Comment ne pas s’étonner que des émissions, autrefois prisées, soient de moins en moins regardées ? Ce ne sont plus des interviews, ce sont des fautes professionnelles avérées. Problématique à la vérité, rien ne vient, rien ne se dit. Pis encore : quand l’interviewé cherche ses mots, relance et crie à la théorie du complot, le journaliste joue au souffleur, comble les trous. Hallucinant spectacle.
Dans certains entretiens télévisés, il y a des questions qui déversent, renvoient et rendent compte des significations comme la courtoisie, la crainte, la retenue, la réserve et le ménagement.
Au fait, à quoi reconnaît-on une interview de complaisance ? Evidemment, lorsque les questions posées commencent par : « Que pensez-vous de… ?», « Quel est votre opinion sur… ?», « Comment jugez-vous… ?».
Chez beaucoup d’animateurs, le procédé est vieux comme le monde. On pose une question qui permet à l’interviewé de dire ce qu’il a envie de dire. L’important n’est pas de chercher la vérité, mais d’offrir à l’interlocuteur l’occasion de présenter la sienne. Et tant pis si la vérité est autre. On n’est pas là pour corriger, mais seulement pour acquiescer. On laisse faire, on laisse dire, tant que les questions posées avec un luxe infini de précautions sont taillées sur mesure pour offrir à tel homme politique, à telle célébrité, l’opportunité de livrer un numéro, des plus classiques, des plus ordinaires.
Les vrais professionnels, de plus en plus minoritaires
Comment ne pas s’étonner que des émissions, autrefois prisées, soient de moins en moins regardées ? Ce ne sont plus des interviews, ce sont des fautes professionnelles avérées. Problématique à la vérité, rien ne vient, rien ne se dit. Pis encore: quand l’interviewé cherche ses mots, relance et crie à la théorie du complot, le journaliste joue au souffleur, comble les trous. Hallucinant spectacle.
Aux rebondissements sur l’actualité et sur les sujets phares, le moins qu’on puisse attendre est que les animateurs, les chroniqueurs et les consultants aussi, relatent les faits comme ils étaient réellement, qu’ils objectent à leurs invités leurs déclarations à propos de tel ou tel sujet, telle ou telle personne.
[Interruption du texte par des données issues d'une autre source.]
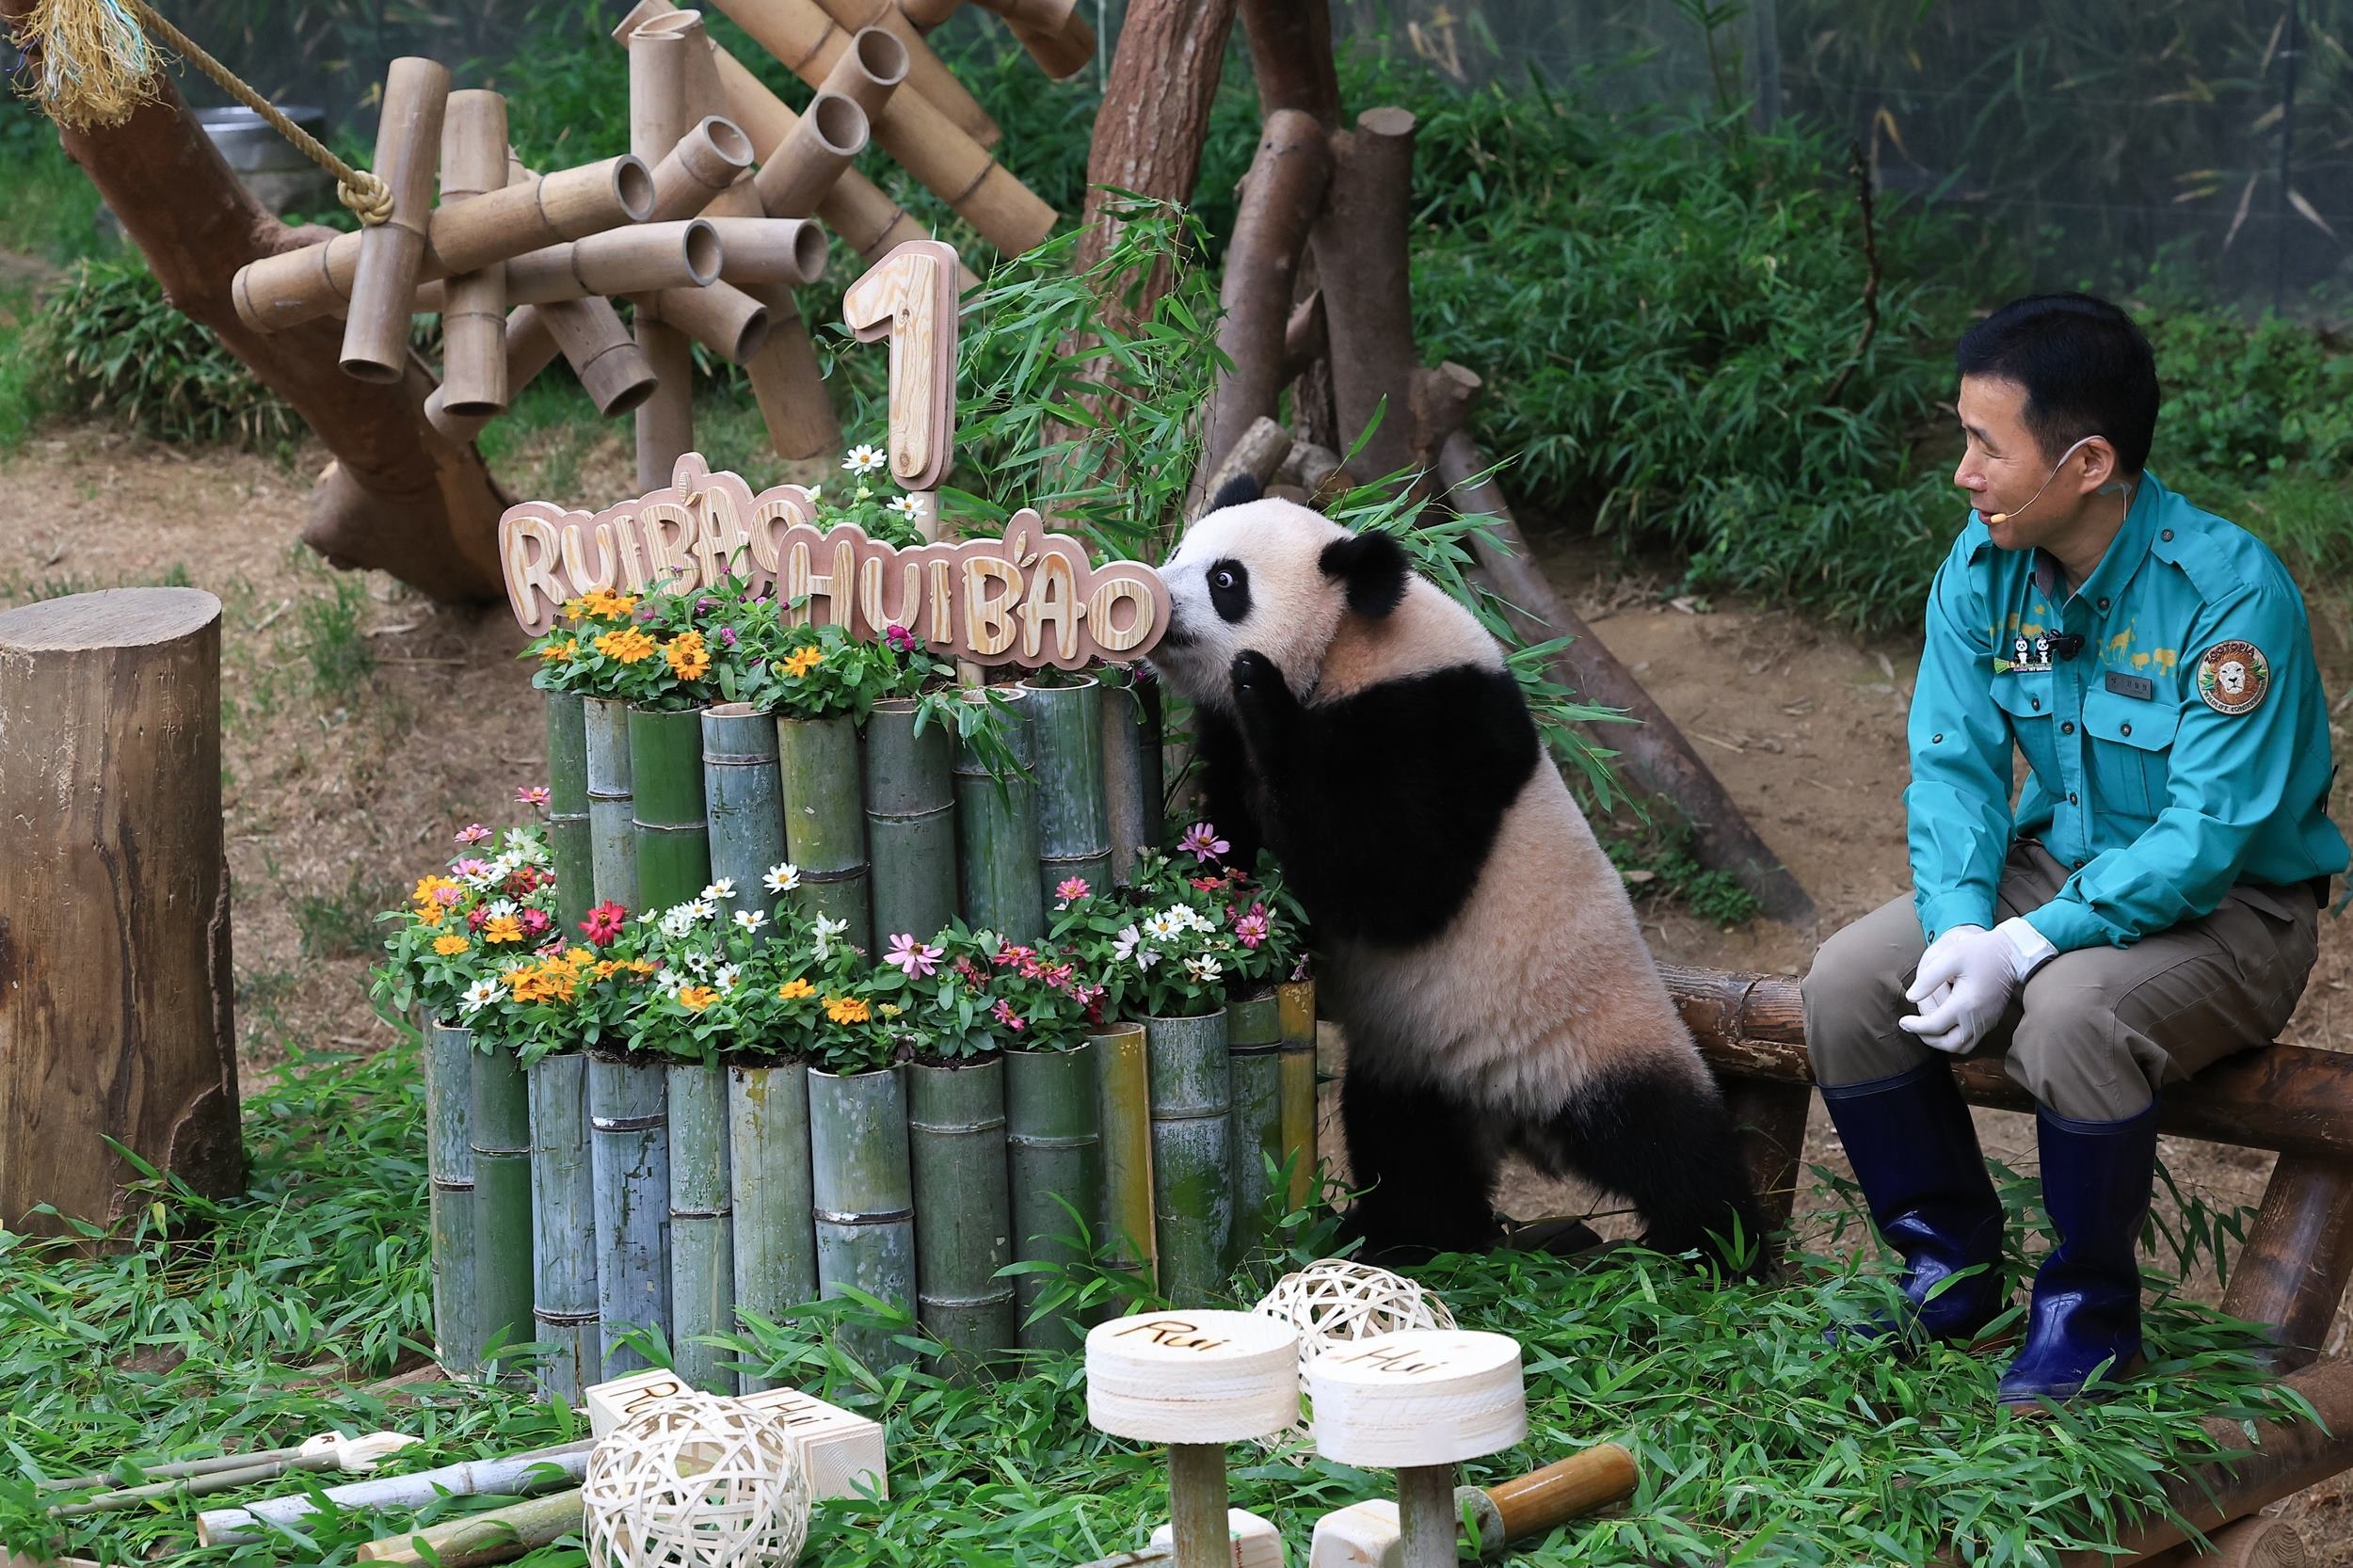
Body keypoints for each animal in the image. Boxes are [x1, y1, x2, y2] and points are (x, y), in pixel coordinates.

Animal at [1148, 482, 1760, 1280]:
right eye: (1179, 550)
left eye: (1225, 579)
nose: (1156, 595)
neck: (1352, 642)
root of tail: (1518, 1116)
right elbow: (1233, 838)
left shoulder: (1436, 724)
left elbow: (1398, 887)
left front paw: (1262, 692)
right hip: (1421, 1066)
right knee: (1408, 1150)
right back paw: (1414, 1237)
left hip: (1599, 1033)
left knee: (1671, 1143)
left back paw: (1722, 1252)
D’une question à l’autre, d’une réaction à l’autre, on voyait venir les réponses. Mêmes discours, même démagogie. Sur le plateau, on connaît peut-être les réponses mieux que les invités, puisqu’on procède toujours de la même thèse mécanique.
Le journaliste ne pose plus de questions, il évoque. Et l’invité « se promène » en toute liberté. Et le journaliste se tait. Et le journaliste se moque du téléspectateur. Et le journaliste abîme le métier même s’il fait semblant, en l’espace d’un petit instant, de mettre en difficulté l’invité, mais tout en accentuant une ultime mise en scène pour qu’il puisse encore briller.
Incapables de s’acclimater à un nouveau monde, ou encore à prendre conscience des exigences du métier, ne parvenant pas à évoluer professionnellement, mais aussi mentalement et moralement, certains journalistes n’ont pas réussi la reconversion exigée.
Un autre facteur, non moins important, peut également être évoqué pour expliquer les raisons de la reconversion ratée du paysage médiatique en Tunisie : l’absence des profils requis. Une carence et une transgression qui datent, il est vrai, de longues années, mais qui reviennent à poser la question : est-ce que la nouvelle donne de l’après-2011 n’aurait-elle pas favorisé l’émergence d’un profil de journalistes bien déterminé ? Les chroniqueurs et les consultants ne sont-ils pas finalement les « élus » d’un nouveau système ?
La manière avec laquelle se revendiquent ces chroniqueurs et ces consultants montre qu’une nouvelle vague d’hommes de médias préfère prendre la tangente. Une nouvelle vague de chroniqueurs et de consultants parachutés, qui débarquent accidentellement dans un monde qui ne leur appartient guère. Ils sont connus par un trait distinctif : ils ne disent pas ce qu’ils font et ne font pas ce qu’ils disent…
A vrai dire, ce qui se passe sur les plateaux de télévision, et pas seulement dans les coulisses, alimente les polémiques de façon bien particulière. Il va bien falloir arrêter tout cela, sous peine de faire encourir de graves problèmes au paysage médiatique. Un paysage dans lequel les vrais professionnels sont devenus minoritaires, les courageux aussi.